Livigno… ci siete mai stati?

Un piccolo paese al confine tra Italia e Svizzera, in provincia di Sondrio, che si trova a ben 1816 m sul livello del mare.

Circondato da cime che raggiungono i 3000 m d’altitudine, è conosciuto come il piccolo Tibet per le sue temperature che d’inverno sfiorano anche i -30* ☃️

Un posto tanto lontano da casa mia eppure tanto vicino al mio cuore. Lì ho collezionato dei ricordi bellissimi: la trepidazione della sveglia alle 4,30 per il viaggio che ci attendeva, la gioia di vedere la neve e di passare una settimana in compagnia dei miei cuginetti, l’adrenalina per la discesa sulle piste con il maestro da sci e la paura della seggiovia 🚠 che mi metteva terrore 😂

Per anni Livigno è stato il posto della spensieratezza, della famiglia, del divertimento e ogni settembre non vedevo l’ora di riprenotare la vacanza per l’anno successivo.

Un paio di anni fa, dopo un periodo di assenza, ho deciso di tornarci, però d’estate… ed è stato come riscoprire un luogo diverso.

Non so spiegarlo bene, erano gli stessi luoghi meravigliosi, eppure così nuovi da sembrare un altro posto. Non c’erano più i tanti centimetri di neve che trovavo di solito, ma fiori colorati, prati dal verde intenso, simpatiche marmotte e laghi dalle mille sfumature. Me ne sono reinnamorata e mi sono chiesta come fossi riuscita, per diversi anni, a fare a meno di quello spettacolo.
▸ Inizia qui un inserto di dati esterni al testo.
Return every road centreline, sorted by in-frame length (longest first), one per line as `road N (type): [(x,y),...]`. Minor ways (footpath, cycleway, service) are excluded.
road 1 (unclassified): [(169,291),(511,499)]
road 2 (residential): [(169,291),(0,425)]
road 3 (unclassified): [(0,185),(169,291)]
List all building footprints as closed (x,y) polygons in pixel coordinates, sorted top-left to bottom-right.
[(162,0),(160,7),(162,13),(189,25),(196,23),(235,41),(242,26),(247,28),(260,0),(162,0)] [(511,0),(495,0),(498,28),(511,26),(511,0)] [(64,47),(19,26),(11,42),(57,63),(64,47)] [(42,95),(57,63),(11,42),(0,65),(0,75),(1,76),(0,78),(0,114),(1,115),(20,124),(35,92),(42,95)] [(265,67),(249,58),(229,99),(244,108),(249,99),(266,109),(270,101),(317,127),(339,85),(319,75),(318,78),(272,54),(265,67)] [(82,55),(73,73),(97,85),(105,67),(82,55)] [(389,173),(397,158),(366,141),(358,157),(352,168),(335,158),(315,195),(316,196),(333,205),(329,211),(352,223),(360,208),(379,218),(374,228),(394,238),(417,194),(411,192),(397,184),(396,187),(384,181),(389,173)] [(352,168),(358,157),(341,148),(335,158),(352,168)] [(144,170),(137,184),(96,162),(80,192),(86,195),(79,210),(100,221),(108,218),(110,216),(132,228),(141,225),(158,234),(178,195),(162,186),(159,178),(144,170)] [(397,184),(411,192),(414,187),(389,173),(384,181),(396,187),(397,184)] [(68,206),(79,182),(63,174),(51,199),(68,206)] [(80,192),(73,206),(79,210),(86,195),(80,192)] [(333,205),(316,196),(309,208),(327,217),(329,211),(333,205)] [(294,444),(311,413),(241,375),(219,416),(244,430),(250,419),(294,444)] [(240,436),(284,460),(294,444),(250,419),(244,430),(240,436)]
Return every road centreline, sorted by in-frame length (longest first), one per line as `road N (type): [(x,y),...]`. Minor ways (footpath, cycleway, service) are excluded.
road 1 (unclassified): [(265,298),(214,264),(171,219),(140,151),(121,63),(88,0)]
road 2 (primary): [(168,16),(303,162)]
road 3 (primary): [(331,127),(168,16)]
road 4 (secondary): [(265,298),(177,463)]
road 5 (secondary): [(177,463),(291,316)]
A vent’anni ho rivisto Livigno come lo avevo visto la prima volta, quando di anno ne avevo solo uno, e i sentieri li percorrevo comodamente sdraiata sul mio passeggino.

Un luogo del cuore ❤️ così amo definirlo. Un luogo in cui le persone sono abituate al freddo, ma hanno il cuore caldo. Persone che ti aiutano, che non ti negano mai un saluto, una parola o semplicemente un sorriso.

Persone come Manu, che gestisce insieme a sua madre l’Hotel Croce Bianca, quello in cui soggiorniamo sempre e che per noi è ormai diventato un ritrovo tra amici, dove la montagna la senti, la vivi e la assapori.

Livigno, un posto in cui il tempo sembra fermarsi, in cui io mi sento un’eterna bambina nel suo parco giochi preferito, un posto che non cambierei per nulla al mondo.